That's because regular milk lasts a week or less, while organic lasts about a month, says Scientific American. The reason behind organic milk lasting as long as it does is because it's ultra-pasteurized. That basically means the milk goes through pipes that are heated at a much higher temperature than regular pasteurization. The milk is also heated and cooled more quickly. The downside to that is the taste and texture may be affected through ultra-pasteurization. Apparently, since some of the sugars in the milk are burned or caramelized because of the higher temperature, ultra-pasteurized milk is sweeter. "[Ultra-pasteurization] also destroys some of the milk's vitamin content — not a significant amount — and affects some proteins, making it unusable for cheese," says Scientific American. On the upside, "milk that undergoes [ultra-pasteurization] doesn't need to be refrigerated and can sit on the shelf for up to six months."

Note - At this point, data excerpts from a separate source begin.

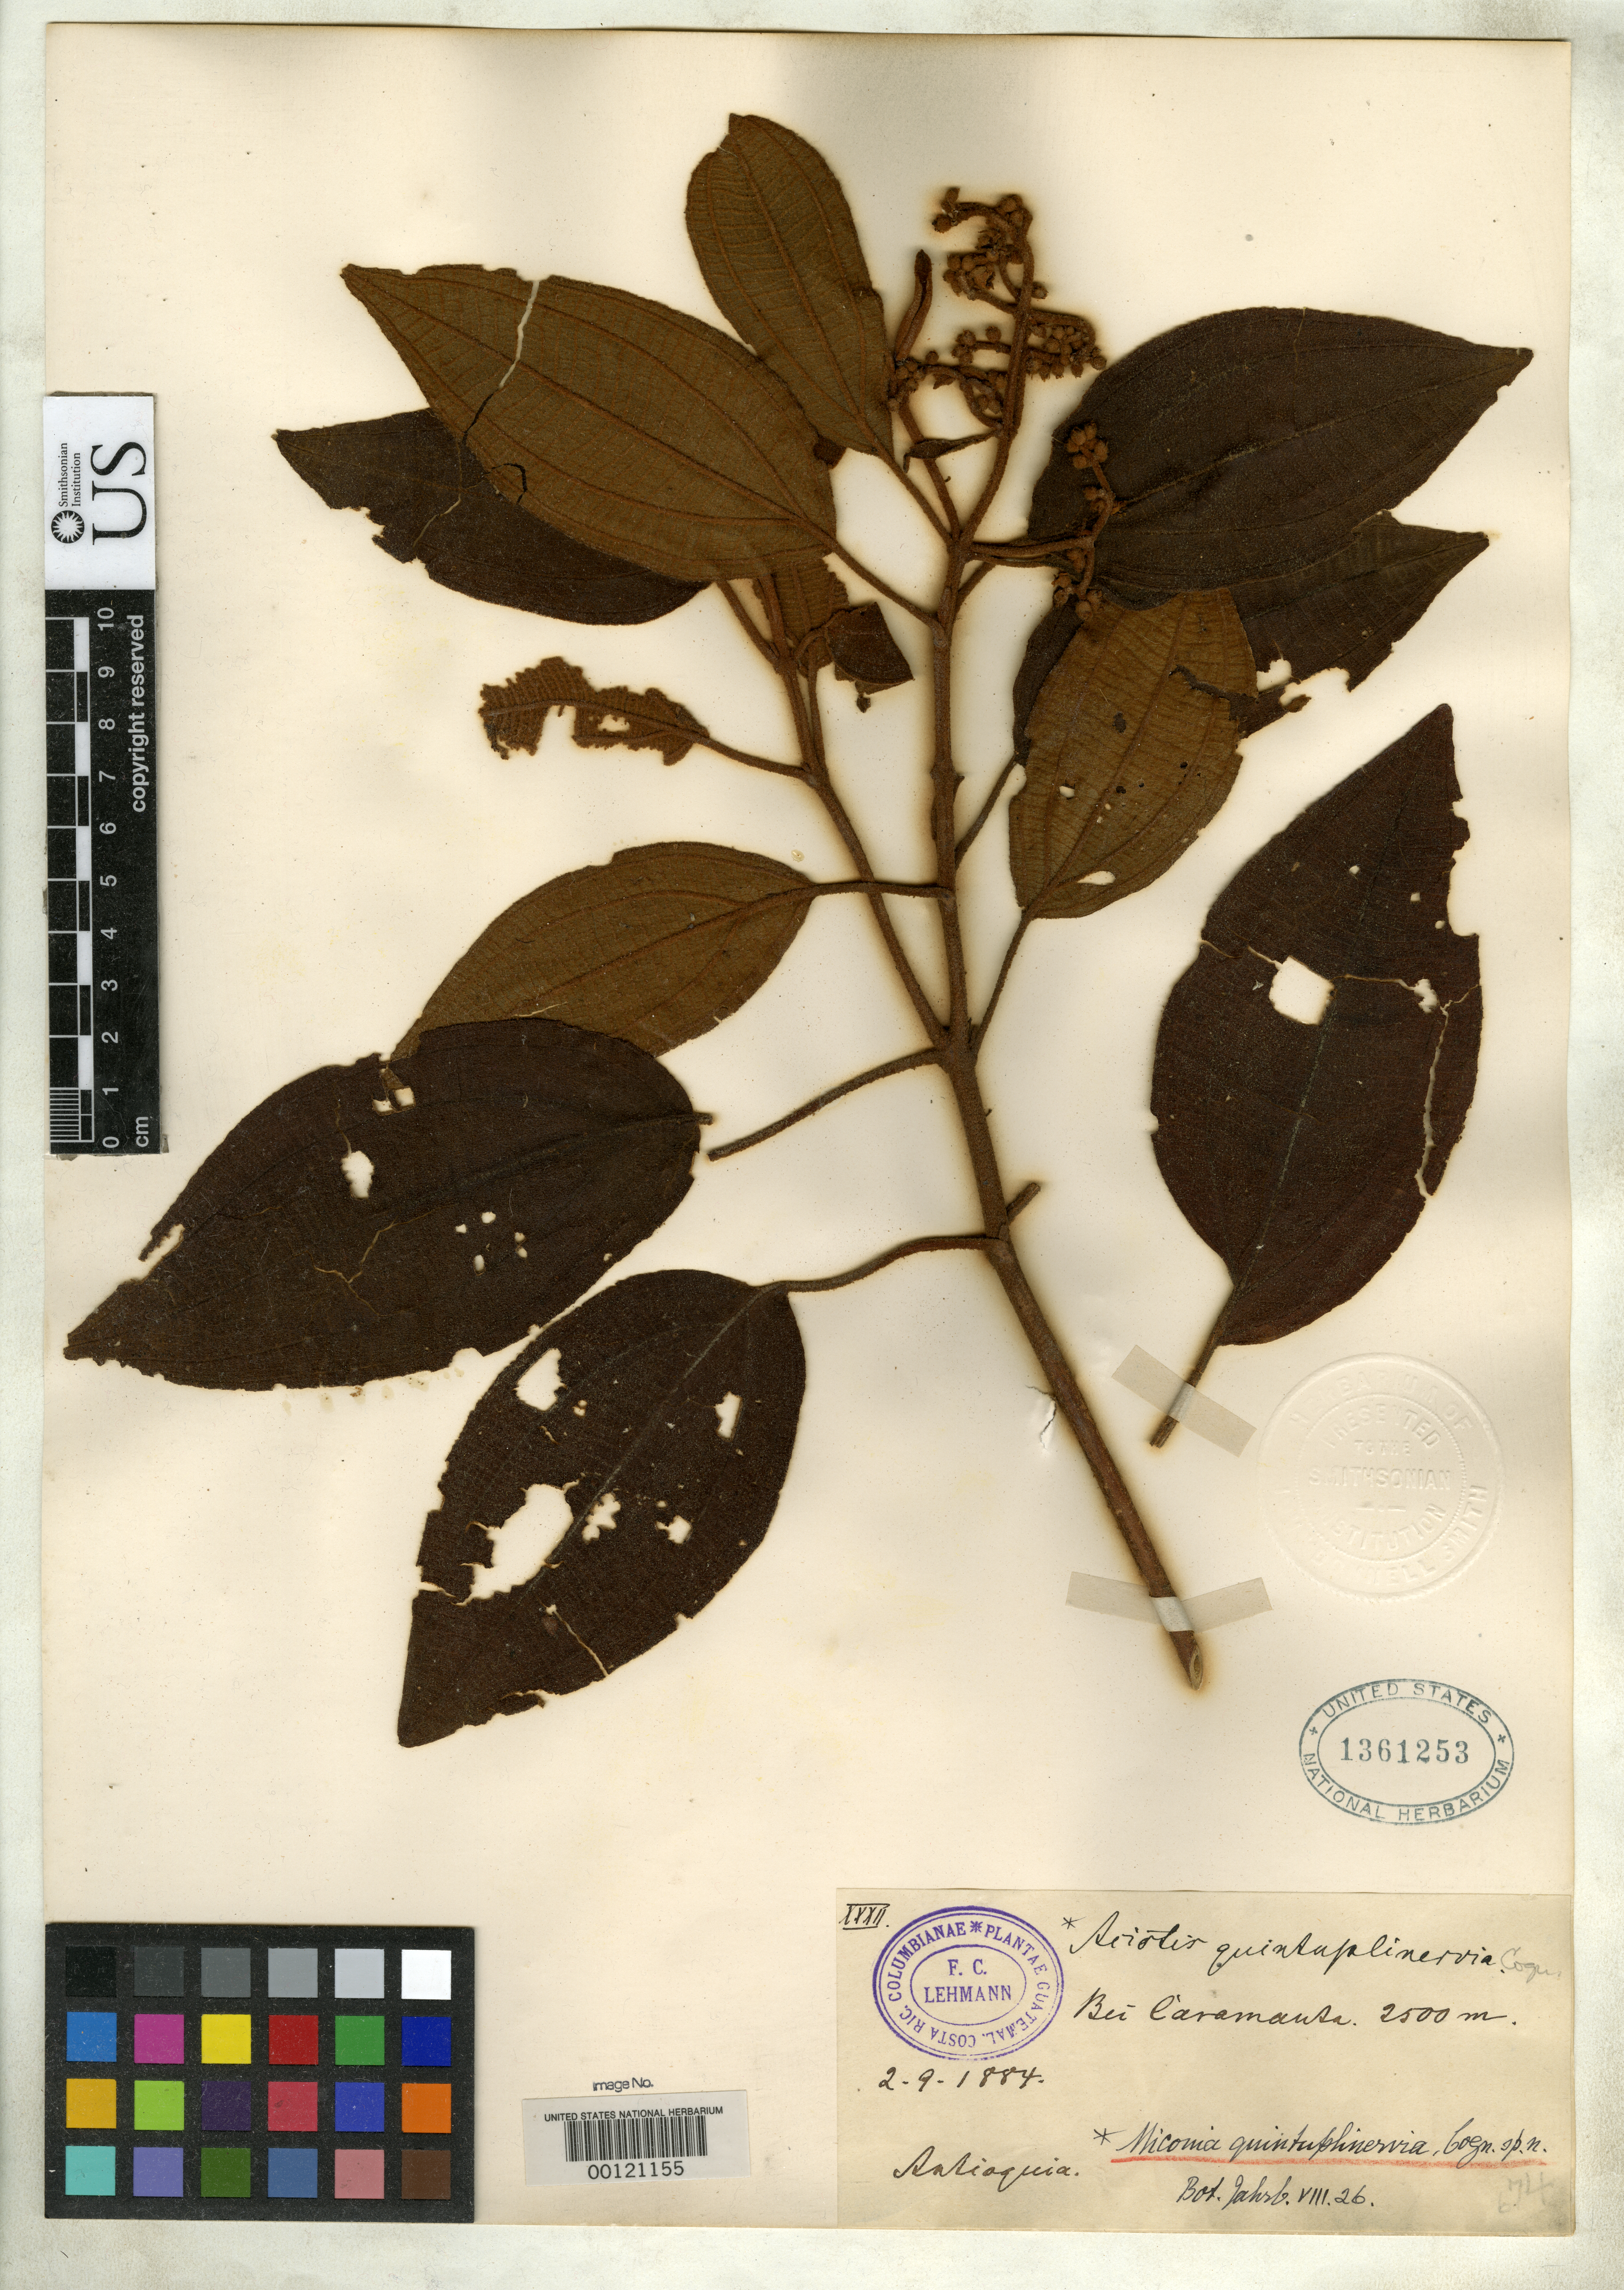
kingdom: Plantae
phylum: Tracheophyta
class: Magnoliopsida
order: Myrtales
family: Melastomataceae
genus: Miconia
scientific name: Miconia quintuplinervia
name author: Cogn.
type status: Isotype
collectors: F. C. Lehmann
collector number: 32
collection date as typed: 1884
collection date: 1884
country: Colombia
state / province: Antioquia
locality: Prope Caramanta.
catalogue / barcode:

If you're wondering why organic milk has to go through more extreme heating process, it's because organic products have to stay fresh longer since they have to travel a further distance. Organic products aren't produced all over the country, so they tend to take more travel time.
Technically, you don't have to get organic milk, just one that's ultra-pasteurized. But regular milk that's been ultra-pasteurized is harder to find, says RoamingAmber. However, if you're not fussy about your products being organic, you will be able to save even more by buying nonorganic ultra-pasteurized milk.